_WHAT THE TASK REQUIRES_. Update the lines below by changing every "state / province" to "region", and leave everything else as it is.

:: EXTRACTED ENTRIES ::

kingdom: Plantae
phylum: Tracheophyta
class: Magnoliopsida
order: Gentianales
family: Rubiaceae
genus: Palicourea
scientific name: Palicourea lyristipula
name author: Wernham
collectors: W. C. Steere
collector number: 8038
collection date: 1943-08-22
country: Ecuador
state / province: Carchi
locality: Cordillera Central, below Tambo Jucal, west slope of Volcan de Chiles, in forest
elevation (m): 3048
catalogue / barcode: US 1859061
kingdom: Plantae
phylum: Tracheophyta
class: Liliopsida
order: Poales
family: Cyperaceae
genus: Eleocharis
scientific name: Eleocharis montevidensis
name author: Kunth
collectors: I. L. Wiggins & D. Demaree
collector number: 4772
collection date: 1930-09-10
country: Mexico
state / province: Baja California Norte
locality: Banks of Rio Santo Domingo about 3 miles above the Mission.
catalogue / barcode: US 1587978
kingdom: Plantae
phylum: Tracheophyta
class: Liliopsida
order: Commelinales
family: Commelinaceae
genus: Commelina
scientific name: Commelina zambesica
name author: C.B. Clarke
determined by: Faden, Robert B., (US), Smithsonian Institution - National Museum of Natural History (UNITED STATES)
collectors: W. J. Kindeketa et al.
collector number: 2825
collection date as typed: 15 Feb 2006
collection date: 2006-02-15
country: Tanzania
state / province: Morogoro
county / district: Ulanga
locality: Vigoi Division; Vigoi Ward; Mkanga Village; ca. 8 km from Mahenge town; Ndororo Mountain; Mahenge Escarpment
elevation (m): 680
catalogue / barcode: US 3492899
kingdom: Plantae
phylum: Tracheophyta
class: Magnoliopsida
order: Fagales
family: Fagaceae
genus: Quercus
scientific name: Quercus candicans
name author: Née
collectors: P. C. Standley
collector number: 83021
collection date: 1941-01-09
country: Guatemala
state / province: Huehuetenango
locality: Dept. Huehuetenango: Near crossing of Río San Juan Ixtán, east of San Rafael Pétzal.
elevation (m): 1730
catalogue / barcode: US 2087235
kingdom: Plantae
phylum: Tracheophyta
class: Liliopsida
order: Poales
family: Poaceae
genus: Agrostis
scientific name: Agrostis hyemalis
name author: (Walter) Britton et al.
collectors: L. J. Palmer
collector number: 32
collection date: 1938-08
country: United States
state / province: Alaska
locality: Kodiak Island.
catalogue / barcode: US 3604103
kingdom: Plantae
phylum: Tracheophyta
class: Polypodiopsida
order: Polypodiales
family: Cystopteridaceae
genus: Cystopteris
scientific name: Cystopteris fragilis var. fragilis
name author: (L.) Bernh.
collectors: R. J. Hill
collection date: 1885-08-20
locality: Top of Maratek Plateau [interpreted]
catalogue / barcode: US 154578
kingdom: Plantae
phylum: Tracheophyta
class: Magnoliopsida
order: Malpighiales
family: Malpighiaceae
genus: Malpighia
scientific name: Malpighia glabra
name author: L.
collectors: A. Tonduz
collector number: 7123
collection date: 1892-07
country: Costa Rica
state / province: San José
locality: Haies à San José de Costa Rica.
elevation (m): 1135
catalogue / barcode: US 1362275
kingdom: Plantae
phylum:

:::

_THE OUTPUT_.
kingdom: Plantae
phylum: Tracheophyta
class: Magnoliopsida
order: Gentianales
family: Rubiaceae
genus: Palicourea
scientific name: Palicourea lyristipula
name author: Wernham
collectors: W. C. Steere
collector number: 8038
collection date: 1943-08-22
country: Ecuador
region: Carchi
locality: Cordillera Central, below Tambo Jucal, west slope of Volcan de Chiles, in forest
elevation (m): 3048
catalogue / barcode: US 1859061
kingdom: Plantae
phylum: Tracheophyta
class: Liliopsida
order: Poales
family: Cyperaceae
genus: Eleocharis
scientific name: Eleocharis montevidensis
name author: Kunth
collectors: I. L. Wiggins & D. Demaree
collector number: 4772
collection date: 1930-09-10
country: Mexico
region: Baja California Norte
locality: Banks of Rio Santo Domingo about 3 miles above the Mission.
catalogue / barcode: US 1587978
kingdom: Plantae
phylum: Tracheophyta
class: Liliopsida
order: Commelinales
family: Commelinaceae
genus: Commelina
scientific name: Commelina zambesica
name author: C.B. Clarke
determined by: Faden, Robert B., (US), Smithsonian Institution - National Museum of Natural History (UNITED STATES)
collectors: W. J. Kindeketa et al.
collector number: 2825
collection date as typed: 15 Feb 2006
collection date: 2006-02-15
country: Tanzania
region: Morogoro
county / district: Ulanga
locality: Vigoi Division; Vigoi Ward; Mkanga Village; ca. 8 km from Mahenge town; Ndororo Mountain; Mahenge Escarpment
elevation (m): 680
catalogue / barcode: US 3492899
kingdom: Plantae
phylum: Tracheophyta
class: Magnoliopsida
order: Fagales
family: Fagaceae
genus: Quercus
scientific name: Quercus candicans
name author: Née
collectors: P. C. Standley
collector number: 83021
collection date: 1941-01-09
country: Guatemala
region: Huehuetenango
locality: Dept. Huehuetenango: Near crossing of Río San Juan Ixtán, east of San Rafael Pétzal.
elevation (m): 1730
catalogue / barcode: US 2087235
kingdom: Plantae
phylum: Tracheophyta
class: Liliopsida
order: Poales
family: Poaceae
genus: Agrostis
scientific name: Agrostis hyemalis
name author: (Walter) Britton et al.
collectors: L. J. Palmer
collector number: 32
collection date: 1938-08
country: United States
region: Alaska
locality: Kodiak Island.
catalogue / barcode: US 3604103
kingdom: Plantae
phylum: Tracheophyta
class: Polypodiopsida
order: Polypodiales
family: Cystopteridaceae
genus: Cystopteris
scientific name: Cystopteris fragilis var. fragilis
name author: (L.) Bernh.
collectors: R. J. Hill
collection date: 1885-08-20
locality: Top of Maratek Plateau [interpreted]
catalogue / barcode: US 154578
kingdom: Plantae
phylum: Tracheophyta
class: Magnoliopsida
order: Malpighiales
family: Malpighiaceae
genus: Malpighia
scientific name: Malpighia glabra
name author: L.
collectors: A. Tonduz
collector number: 7123
collection date: 1892-07
country: Costa Rica
region: San José
locality: Haies à San José de Costa Rica.
elevation (m): 1135
catalogue / barcode: US 1362275
kingdom: Plantae
phylum:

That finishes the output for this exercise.